(Exercise inputs)
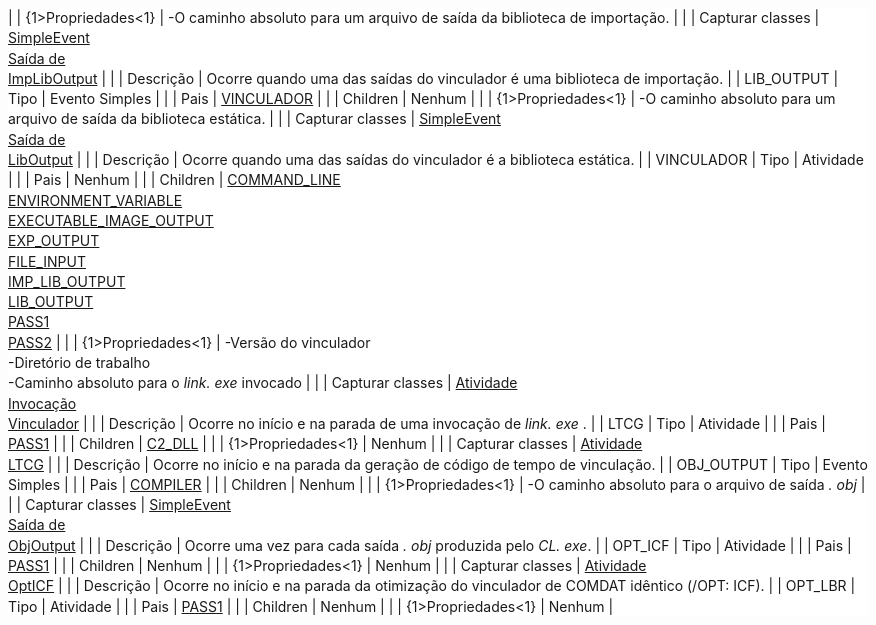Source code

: |  | {1&gt;Propriedades&lt;1} | -O caminho absoluto para um arquivo de saída da biblioteca de importação. |
|  | Capturar classes | [SimpleEvent](cpp-event-data-types/simple-event.md)<br/>[Saída de](cpp-event-data-types/file-output.md)<br/>[ImpLibOutput](cpp-event-data-types/imp-lib-output.md) |
|  | Descrição | Ocorre quando uma das saídas do vinculador é uma biblioteca de importação. |
| <a name="lib-output"></a>LIB_OUTPUT | Tipo | Evento Simples |
|  | Pais | [VINCULADOR](#linker) |
|  | Children | Nenhum |
|  | {1&gt;Propriedades&lt;1} | -O caminho absoluto para um arquivo de saída da biblioteca estática. |
|  | Capturar classes | [SimpleEvent](cpp-event-data-types/simple-event.md)<br/>[Saída de](cpp-event-data-types/file-output.md)<br/>[LibOutput](cpp-event-data-types/lib-output.md) |
|  | Descrição | Ocorre quando uma das saídas do vinculador é a biblioteca estática. |
| <a name="linker"></a>VINCULADOR | Tipo | Atividade |
|  | Pais | Nenhum |
|  | Children | [COMMAND_LINE](#command-line)<br/>[ENVIRONMENT_VARIABLE](#environment-variable)<br/>[EXECUTABLE_IMAGE_OUTPUT](#executable-image-output)<br/>[EXP_OUTPUT](#exp-output)<br/>[FILE_INPUT](#file-input)<br/>[IMP_LIB_OUTPUT](#imp-lib-output)<br/>[LIB_OUTPUT](#lib-output)<br/>[PASS1](#pass1)<br/>[PASS2](#pass2) |
|  | {1&gt;Propriedades&lt;1} | -Versão do vinculador<br/>-Diretório de trabalho<br/>-Caminho absoluto para o *link. exe* invocado |
|  | Capturar classes | [Atividade](cpp-event-data-types/activity.md)<br/>[Invocação](cpp-event-data-types/invocation.md)<br/>[Vinculador](cpp-event-data-types/linker.md) |
|  | Descrição | Ocorre no início e na parada de uma invocação de *link. exe* . |
| <a name="ltcg"></a>LTCG | Tipo | Atividade |
|  | Pais | [PASS1](#pass1) |
|  | Children | [C2_DLL](#c2-dll) |
|  | {1&gt;Propriedades&lt;1} | Nenhum |
|  | Capturar classes | [Atividade](cpp-event-data-types/activity.md)<br/>[LTCG](cpp-event-data-types/ltcg.md) |
|  | Descrição | Ocorre no início e na parada da geração de código de tempo de vinculação. |
| <a name="obj-output"></a>OBJ_OUTPUT | Tipo | Evento Simples |
|  | Pais | [COMPILER](#compiler) |
|  | Children | Nenhum |
|  | {1&gt;Propriedades&lt;1} | -O caminho absoluto para o arquivo de saída *. obj* |
|  | Capturar classes | [SimpleEvent](cpp-event-data-types/simple-event.md)<br/>[Saída de](cpp-event-data-types/file-output.md)<br/>[ObjOutput](cpp-event-data-types/obj-output.md) |
|  | Descrição | Ocorre uma vez para cada saída *. obj* produzida pelo *CL. exe*. |
| <a name="opt-icf"></a>OPT_ICF | Tipo | Atividade |
|  | Pais | [PASS1](#pass1) |
|  | Children | Nenhum |
|  | {1&gt;Propriedades&lt;1} | Nenhum |
|  | Capturar classes | [Atividade](cpp-event-data-types/activity.md)<br/>[OptICF](cpp-event-data-types/opt-icf.md) |
|  | Descrição | Ocorre no início e na parada da otimização do vinculador de COMDAT idêntico (/OPT: ICF). |
| <a name="opt-lbr"></a>OPT_LBR | Tipo | Atividade |
|  | Pais | [PASS1](#pass1) |
|  | Children | Nenhum |
|  | {1&gt;Propriedades&lt;1} | Nenhum |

(What needs to be done) Skip the pictures, then retype every line above exactly.

(Exercise solution)
Source code

: |  | {1&gt;Propriedades&lt;1} | -O caminho absoluto para um arquivo de saída da biblioteca de importação. |
|  | Capturar classes | [SimpleEvent](cpp-event-data-types/simple-event.md)<br/>[Saída de](cpp-event-data-types/file-output.md)<br/>[ImpLibOutput](cpp-event-data-types/imp-lib-output.md) |
|  | Descrição | Ocorre quando uma das saídas do vinculador é uma biblioteca de importação. |
| <a name="lib-output"></a>LIB_OUTPUT | Tipo | Evento Simples |
|  | Pais | [VINCULADOR](#linker) |
|  | Children | Nenhum |
|  | {1&gt;Propriedades&lt;1} | -O caminho absoluto para um arquivo de saída da biblioteca estática. |
|  | Capturar classes | [SimpleEvent](cpp-event-data-types/simple-event.md)<br/>[Saída de](cpp-event-data-types/file-output.md)<br/>[LibOutput](cpp-event-data-types/lib-output.md) |
|  | Descrição | Ocorre quando uma das saídas do vinculador é a biblioteca estática. |
| <a name="linker"></a>VINCULADOR | Tipo | Atividade |
|  | Pais | Nenhum |
|  | Children | [COMMAND_LINE](#command-line)<br/>[ENVIRONMENT_VARIABLE](#environment-variable)<br/>[EXECUTABLE_IMAGE_OUTPUT](#executable-image-output)<br/>[EXP_OUTPUT](#exp-output)<br/>[FILE_INPUT](#file-input)<br/>[IMP_LIB_OUTPUT](#imp-lib-output)<br/>[LIB_OUTPUT](#lib-output)<br/>[PASS1](#pass1)<br/>[PASS2](#pass2) |
|  | {1&gt;Propriedades&lt;1} | -Versão do vinculador<br/>-Diretório de trabalho<br/>-Caminho absoluto para o *link. exe* invocado |
|  | Capturar classes | [Atividade](cpp-event-data-types/activity.md)<br/>[Invocação](cpp-event-data-types/invocation.md)<br/>[Vinculador](cpp-event-data-types/linker.md) |
|  | Descrição | Ocorre no início e na parada de uma invocação de *link. exe* . |
| <a name="ltcg"></a>LTCG | Tipo | Atividade |
|  | Pais | [PASS1](#pass1) |
|  | Children | [C2_DLL](#c2-dll) |
|  | {1&gt;Propriedades&lt;1} | Nenhum |
|  | Capturar classes | [Atividade](cpp-event-data-types/activity.md)<br/>[LTCG](cpp-event-data-types/ltcg.md) |
|  | Descrição | Ocorre no início e na parada da geração de código de tempo de vinculação. |
| <a name="obj-output"></a>OBJ_OUTPUT | Tipo | Evento Simples |
|  | Pais | [COMPILER](#compiler) |
|  | Children | Nenhum |
|  | {1&gt;Propriedades&lt;1} | -O caminho absoluto para o arquivo de saída *. obj* |
|  | Capturar classes | [SimpleEvent](cpp-event-data-types/simple-event.md)<br/>[Saída de](cpp-event-data-types/file-output.md)<br/>[ObjOutput](cpp-event-data-types/obj-output.md) |
|  | Descrição | Ocorre uma vez para cada saída *. obj* produzida pelo *CL. exe*. |
| <a name="opt-icf"></a>OPT_ICF | Tipo | Atividade |
|  | Pais | [PASS1](#pass1) |
|  | Children | Nenhum |
|  | {1&gt;Propriedades&lt;1} | Nenhum |
|  | Capturar classes | [Atividade](cpp-event-data-types/activity.md)<br/>[OptICF](cpp-event-data-types/opt-icf.md) |
|  | Descrição | Ocorre no início e na parada da otimização do vinculador de COMDAT idêntico (/OPT: ICF). |
| <a name="opt-lbr"></a>OPT_LBR | Tipo | Atividade |
|  | Pais | [PASS1](#pass1) |
|  | Children | Nenhum |
|  | {1&gt;Propriedades&lt;1} | Nenhum |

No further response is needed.